Русские мыслители | страница 110
Эта гимназическая прибаутка, звучащая эхом «Трех мушкетеров», сияющая радужными красками исторического романа, больше говорит о настоящем Бакунине с его неугомонным легкомыслием и безудержной мечтательностью — о человеке, мало чем смущавшемся в действиях и словах, — больше, нежели словесный портрет пламенного освободителя народов, написанный последователями и язычески почитавшийся издалека многими молодыми революционерами, которых необузданное бакунинское красноречие довело до Сибири либо эшафота.
В самой изощренной и простодушной манере восемнадцатого столетия, вообще не размышляя (вопреки своему гегельянскому воспитанию и пресловутому диалектическому искусству) о том, совместимы ли эти понятия (и что они значат вообще), Бакунин сливает воедино все добродетели, делает из них единую невероятную смесь: тут и справедливость, и человеколюбие, и доброта, и свобода, и равенство («свобода каждого — во всеобщем равенстве и посредством всеобщего равенства»[165] — еще один пустой бакунинский лозунг), и науку, и рассудок, и здравый смысл, и ненависть к привилегиям и монополиям, к угнетению и эксплуатации, к тупости и нищете, к слабости, неравенству, несправедливости, снобизму — все это представляется неким цельным, прозрачным, определенным идеалом, средства к достижению коего обретаются прямо под рукой, — да люди, на беду, слишком слепы или порочны, чтобы воспользоваться ими. Свобода воцарится «на новых небесах и новой земле — новый чарующий мир, в котором все разногласия сольются в единое гармоническое целое»>1 — в эдакую демократическую вселенскую церковь людской свободы.
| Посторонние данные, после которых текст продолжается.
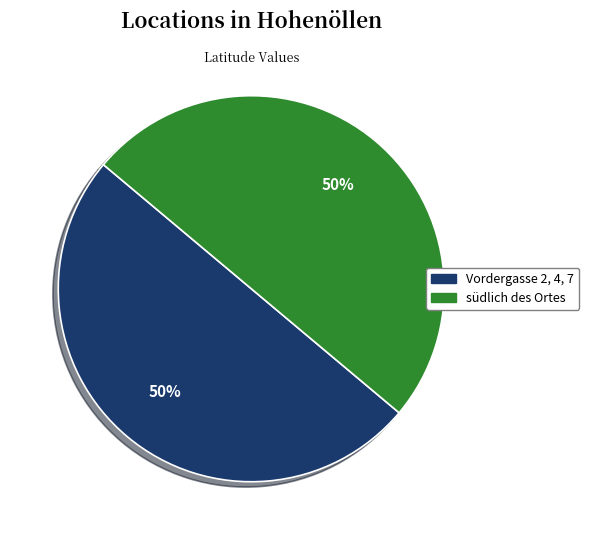

To the nearest percent, what is the average slice percentage?

50%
Подхваченный волнами подобной радикальной болтовни, звучавшей в середине девятнадцатого столетия, человек чересчур хорошо ведает, чего нужно ждать. Пересказываю другой бакунинский пассаж: я не свободен, ежели ты не свободен в свой черед; моя свобода обязана «отражаться» в свободе окружающих — и неправ индивидуалист, мыслящий: предел моей свободе кладется твоей свободой —- ибо одна свобода лишь дополняет другую — и обе необходимо нужны друг другу — и друг другу не помеха[166]. «Юридическая и политическая концепция»[167] свободы — неотъемлемая часть преступного словоблудия, что ставит знак равенства меж обществом и ненавистным Государством — и тем лишает людей свободы, ибо натравливает личность на общество; здесь-то и кроется фундамент всецело порочной теории общественного договора, согласно коей люди обязаны жертвовать частью своей изначальной, «природной» свободы, дабы сосуществовать гармонически.